Maar vanavond hé, vanavond zal het perfect zijn. Want voor die voorstelling, voor wat die schitterende mensen brengen, daar moet gewoon een super-volgspotman staan!

donderdag 29 april 2010

Driestuivers-opera Brecht & Weill

"Er zijn zo van die dagen" zingt Clouseau in "Bergen en Ravijnen". En van die dagen hebben we er hier in Waregem wel onze portie gehad. Een Bol hier, een tumor daar. Kwaadaardig, een woord dat mensen zich ongemakkelijk laat voelen. Sneden in je verwende pens waar je zoveel geld in investeerde. Dan bevrijd uit de kliniek, pogen om alle liefhebbende bezoekers ver weg te houden.
Met veel pijn naar de koers kijken, beresaai. En injecties (hopelijk geen item voor Cancellara), tja, je dierbare vel is her en der geperforeerd. Maar toch: thuis!
Je eet afgewogen hoeveelheden, je pens slankt af, je drinkt yukkie plat water. Kortom, je vindt jezelf nog jong op bijna 59.
Na een paar weken bezigheidstherapie wordt de spoeling dun. De plantjes water geven, echt zinvol. De vaatwas uitlegen, vullen, Nieuwe Man. Om de vuilkar maar niet te vergeten.
En dan, net op de dag dat je pijn heel wat lichter is, een smeekbede. Van Noémie. Wie wil een volgspot bedienen tijdens Driestuiversopera. Ah ja, ik dus.
Wat een voorrecht!

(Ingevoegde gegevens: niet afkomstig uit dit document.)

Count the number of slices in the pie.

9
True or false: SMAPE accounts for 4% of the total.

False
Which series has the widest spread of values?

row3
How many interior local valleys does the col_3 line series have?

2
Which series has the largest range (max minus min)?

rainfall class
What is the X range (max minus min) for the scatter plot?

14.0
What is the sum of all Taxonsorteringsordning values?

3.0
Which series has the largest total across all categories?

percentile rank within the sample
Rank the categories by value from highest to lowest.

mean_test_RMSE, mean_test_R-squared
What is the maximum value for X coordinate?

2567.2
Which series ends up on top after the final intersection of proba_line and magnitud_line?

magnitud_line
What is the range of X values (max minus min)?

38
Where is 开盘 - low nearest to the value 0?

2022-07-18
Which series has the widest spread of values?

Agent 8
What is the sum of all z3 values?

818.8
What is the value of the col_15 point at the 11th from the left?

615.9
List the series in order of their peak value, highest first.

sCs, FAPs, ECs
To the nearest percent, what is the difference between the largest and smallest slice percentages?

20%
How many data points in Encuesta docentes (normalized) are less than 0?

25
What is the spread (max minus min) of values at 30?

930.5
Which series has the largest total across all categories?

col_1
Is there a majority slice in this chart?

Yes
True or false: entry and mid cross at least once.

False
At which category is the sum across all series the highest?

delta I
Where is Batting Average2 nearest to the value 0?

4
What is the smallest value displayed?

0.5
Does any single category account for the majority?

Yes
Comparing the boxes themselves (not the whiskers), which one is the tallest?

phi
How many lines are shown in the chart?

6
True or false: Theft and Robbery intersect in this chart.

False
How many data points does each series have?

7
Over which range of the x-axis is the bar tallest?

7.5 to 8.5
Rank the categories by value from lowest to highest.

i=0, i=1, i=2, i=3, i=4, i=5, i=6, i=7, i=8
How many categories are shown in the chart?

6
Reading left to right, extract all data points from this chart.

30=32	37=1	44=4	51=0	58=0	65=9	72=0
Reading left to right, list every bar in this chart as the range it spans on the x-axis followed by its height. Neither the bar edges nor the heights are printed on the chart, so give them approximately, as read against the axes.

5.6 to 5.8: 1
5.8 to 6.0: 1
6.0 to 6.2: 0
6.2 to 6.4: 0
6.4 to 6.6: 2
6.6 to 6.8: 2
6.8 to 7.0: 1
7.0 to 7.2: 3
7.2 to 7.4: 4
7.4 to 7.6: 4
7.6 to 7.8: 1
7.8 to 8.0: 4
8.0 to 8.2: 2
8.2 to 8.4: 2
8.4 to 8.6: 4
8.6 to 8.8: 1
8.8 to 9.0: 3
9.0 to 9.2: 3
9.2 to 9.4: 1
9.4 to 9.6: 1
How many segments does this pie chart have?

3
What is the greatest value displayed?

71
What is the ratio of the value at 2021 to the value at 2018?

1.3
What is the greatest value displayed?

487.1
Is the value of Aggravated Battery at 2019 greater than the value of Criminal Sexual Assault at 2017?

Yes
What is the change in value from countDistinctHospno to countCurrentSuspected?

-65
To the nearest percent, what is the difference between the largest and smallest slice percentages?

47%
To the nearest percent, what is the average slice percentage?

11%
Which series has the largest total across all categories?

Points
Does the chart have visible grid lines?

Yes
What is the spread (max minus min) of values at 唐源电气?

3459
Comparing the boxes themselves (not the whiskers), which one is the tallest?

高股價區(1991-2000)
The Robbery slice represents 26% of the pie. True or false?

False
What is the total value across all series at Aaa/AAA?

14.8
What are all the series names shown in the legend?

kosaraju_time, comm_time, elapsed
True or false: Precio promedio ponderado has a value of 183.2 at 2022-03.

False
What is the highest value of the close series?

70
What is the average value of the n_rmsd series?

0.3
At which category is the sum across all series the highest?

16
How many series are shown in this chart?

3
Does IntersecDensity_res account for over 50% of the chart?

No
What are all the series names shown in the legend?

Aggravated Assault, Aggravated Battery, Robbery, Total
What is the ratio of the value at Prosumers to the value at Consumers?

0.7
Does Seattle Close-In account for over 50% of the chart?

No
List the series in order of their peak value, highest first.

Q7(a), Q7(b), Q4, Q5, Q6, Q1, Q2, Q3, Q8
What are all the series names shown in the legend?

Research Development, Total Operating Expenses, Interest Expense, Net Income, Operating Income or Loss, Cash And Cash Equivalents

Dit te mogen meemaken, formidabel.
De Vooruit durft nog de nek uitsteken. Een zeer gewaagd project. Maar o zo geslaagd.
Schrijnend, sarcastisch, onweerstaanbaar grappig, kritisch, absurd. En de onlogische muziek, prachtig orkest, in dialoog met onverwachte zang. John de mac(x)! Noémie: machtig. Joke: perfect. Eline: verbijsterend. De rest: allemaal super de super!
En die regisseur, Dirk denk ik, wauw. Zijn opmerkingskes waren gewoon rijp voor Deinze Lacht, een show op zichzelf. Tranen gelachen, maar hij had wel altijd gelijk.
Dat iedere dag een geschenk is wisten we hier al een tijdje. Maar een avond met de bende van de Vooruit, da's een geschenk met een hele grote strik rond.